## STORED DATA

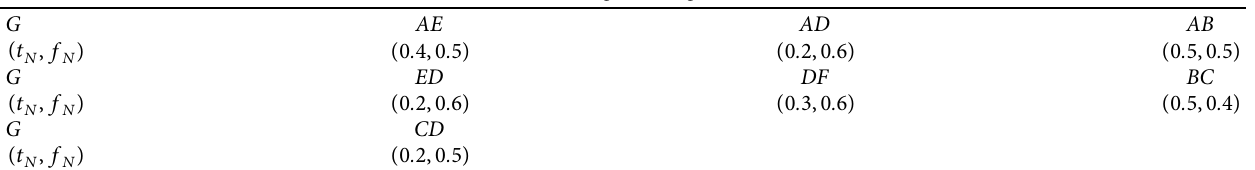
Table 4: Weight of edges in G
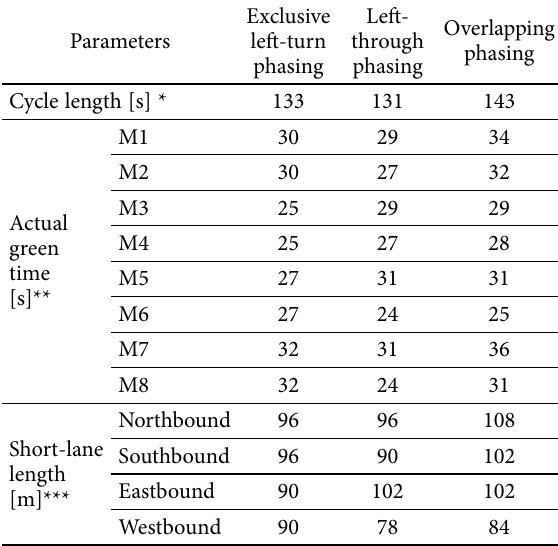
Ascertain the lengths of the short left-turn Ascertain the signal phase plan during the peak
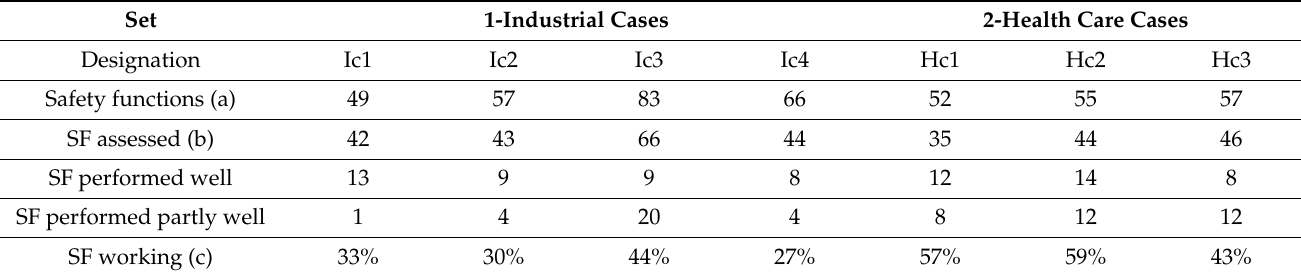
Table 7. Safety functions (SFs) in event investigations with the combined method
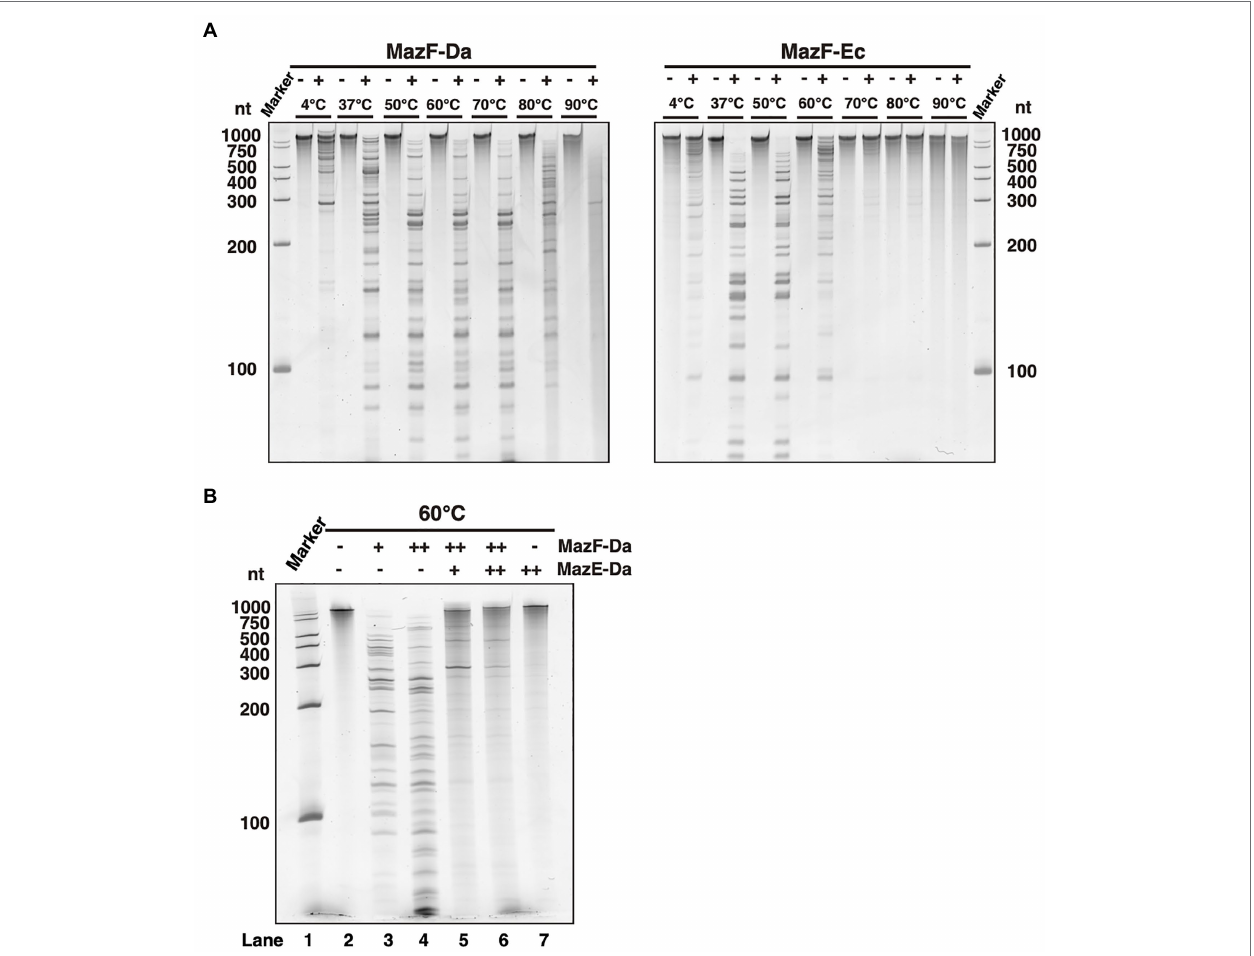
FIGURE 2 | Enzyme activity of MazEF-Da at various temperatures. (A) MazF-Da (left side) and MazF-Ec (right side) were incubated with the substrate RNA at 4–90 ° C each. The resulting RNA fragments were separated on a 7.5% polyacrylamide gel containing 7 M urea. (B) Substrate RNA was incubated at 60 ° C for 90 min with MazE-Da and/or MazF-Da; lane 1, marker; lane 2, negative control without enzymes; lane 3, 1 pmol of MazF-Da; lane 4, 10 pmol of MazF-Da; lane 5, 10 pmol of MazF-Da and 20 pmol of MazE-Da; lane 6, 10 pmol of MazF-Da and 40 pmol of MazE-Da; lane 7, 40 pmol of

## BRIEF
Type the listing above out again exactly, and omit all pictures.

## ANSWER TO THIS TASK
Table 4: Weight of edges in G
Ascertain the lengths of the short left-turn Ascertain the signal phase plan during the peak
Table 7. Safety functions (SFs) in event investigations with the combined method
FIGURE 2 | Enzyme activity of MazEF-Da at various temperatures. (A) MazF-Da (left side) and MazF-Ec (right side) were incubated with the substrate RNA at 4–90 ° C each. The resulting RNA fragments were separated on a 7.5% polyacrylamide gel containing 7 M urea. (B) Substrate RNA was incubated at 60 ° C for 90 min with MazE-Da and/or MazF-Da; lane 1, marker; lane 2, negative control without enzymes; lane 3, 1 pmol of MazF-Da; lane 4, 10 pmol of MazF-Da; lane 5, 10 pmol of MazF-Da and 20 pmol of MazE-Da; lane 6, 10 pmol of MazF-Da and 40 pmol of MazE-Da; lane 7, 40 pmol of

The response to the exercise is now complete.